**TRY IT:**
The following data has a line with "left hip: (30, 166)" and a line with "nose: (366, 375)". Write out exactly those lines and all the lines between them.

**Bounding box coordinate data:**
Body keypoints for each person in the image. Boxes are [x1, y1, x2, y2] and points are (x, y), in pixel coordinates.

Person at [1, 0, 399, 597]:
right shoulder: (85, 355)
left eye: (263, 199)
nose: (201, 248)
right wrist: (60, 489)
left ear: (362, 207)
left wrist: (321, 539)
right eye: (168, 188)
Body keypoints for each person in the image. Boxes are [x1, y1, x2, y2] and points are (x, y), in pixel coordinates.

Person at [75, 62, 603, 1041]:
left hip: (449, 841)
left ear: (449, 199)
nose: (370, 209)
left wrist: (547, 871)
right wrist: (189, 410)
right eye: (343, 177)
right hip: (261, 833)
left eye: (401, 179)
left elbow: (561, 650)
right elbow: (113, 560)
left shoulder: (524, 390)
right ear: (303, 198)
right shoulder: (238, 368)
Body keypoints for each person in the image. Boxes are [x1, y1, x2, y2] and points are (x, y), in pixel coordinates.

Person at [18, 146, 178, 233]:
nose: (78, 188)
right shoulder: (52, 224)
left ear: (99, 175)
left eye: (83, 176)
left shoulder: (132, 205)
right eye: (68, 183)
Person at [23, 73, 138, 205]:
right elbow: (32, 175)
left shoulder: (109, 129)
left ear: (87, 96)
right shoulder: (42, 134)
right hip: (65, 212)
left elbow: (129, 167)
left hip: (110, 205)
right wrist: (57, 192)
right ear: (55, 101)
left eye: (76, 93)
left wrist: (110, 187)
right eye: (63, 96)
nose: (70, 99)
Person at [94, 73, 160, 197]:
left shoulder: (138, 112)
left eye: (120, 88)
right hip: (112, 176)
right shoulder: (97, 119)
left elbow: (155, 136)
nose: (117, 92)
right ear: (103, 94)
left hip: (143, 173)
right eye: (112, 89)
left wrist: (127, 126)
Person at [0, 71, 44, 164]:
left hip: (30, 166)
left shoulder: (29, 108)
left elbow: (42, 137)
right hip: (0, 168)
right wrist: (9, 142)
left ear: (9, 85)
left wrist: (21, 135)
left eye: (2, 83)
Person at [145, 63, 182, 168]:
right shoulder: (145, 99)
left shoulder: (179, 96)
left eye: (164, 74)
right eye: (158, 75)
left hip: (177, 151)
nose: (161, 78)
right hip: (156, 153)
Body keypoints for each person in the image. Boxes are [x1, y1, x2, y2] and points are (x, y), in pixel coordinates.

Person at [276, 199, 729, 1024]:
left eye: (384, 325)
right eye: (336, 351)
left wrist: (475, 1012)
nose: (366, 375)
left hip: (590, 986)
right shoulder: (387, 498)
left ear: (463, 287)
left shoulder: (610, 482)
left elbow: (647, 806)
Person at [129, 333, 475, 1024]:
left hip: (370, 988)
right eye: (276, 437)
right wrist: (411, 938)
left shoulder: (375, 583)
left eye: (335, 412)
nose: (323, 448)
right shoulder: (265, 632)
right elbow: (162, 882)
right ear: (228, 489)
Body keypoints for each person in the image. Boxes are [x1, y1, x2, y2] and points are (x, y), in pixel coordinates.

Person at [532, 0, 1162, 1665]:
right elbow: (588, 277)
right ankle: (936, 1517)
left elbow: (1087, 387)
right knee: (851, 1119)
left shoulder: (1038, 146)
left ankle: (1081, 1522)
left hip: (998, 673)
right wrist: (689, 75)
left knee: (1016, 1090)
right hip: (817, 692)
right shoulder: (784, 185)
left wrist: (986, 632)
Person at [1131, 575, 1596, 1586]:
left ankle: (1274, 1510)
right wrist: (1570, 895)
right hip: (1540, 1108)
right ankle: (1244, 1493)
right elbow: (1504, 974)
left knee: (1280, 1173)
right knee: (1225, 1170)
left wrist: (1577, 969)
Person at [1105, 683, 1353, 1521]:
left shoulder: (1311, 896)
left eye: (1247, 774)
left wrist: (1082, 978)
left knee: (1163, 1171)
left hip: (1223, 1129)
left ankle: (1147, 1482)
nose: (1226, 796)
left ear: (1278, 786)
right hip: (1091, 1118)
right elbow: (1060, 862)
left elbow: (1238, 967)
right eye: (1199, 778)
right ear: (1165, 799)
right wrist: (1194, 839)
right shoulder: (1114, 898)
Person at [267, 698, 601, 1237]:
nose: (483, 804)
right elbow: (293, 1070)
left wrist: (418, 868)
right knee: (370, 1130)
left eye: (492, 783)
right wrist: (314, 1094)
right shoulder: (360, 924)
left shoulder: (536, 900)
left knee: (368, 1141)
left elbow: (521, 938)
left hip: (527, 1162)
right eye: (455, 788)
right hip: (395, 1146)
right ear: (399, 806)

**EXERCISE ANSWER:**
left hip: (30, 166)
left shoulder: (29, 108)
left elbow: (42, 137)
right hip: (0, 168)
right wrist: (9, 142)
left ear: (9, 85)
left wrist: (21, 135)
left eye: (2, 83)
Person at [145, 63, 182, 168]:
right shoulder: (145, 99)
left shoulder: (179, 96)
left eye: (164, 74)
right eye: (158, 75)
left hip: (177, 151)
nose: (161, 78)
right hip: (156, 153)
Body keypoints for each person in the image. Boxes are [x1, y1, x2, y2] and points are (x, y), in pixel coordinates.

Person at [276, 199, 729, 1024]:
left eye: (384, 325)
right eye: (336, 351)
left wrist: (475, 1012)
nose: (366, 375)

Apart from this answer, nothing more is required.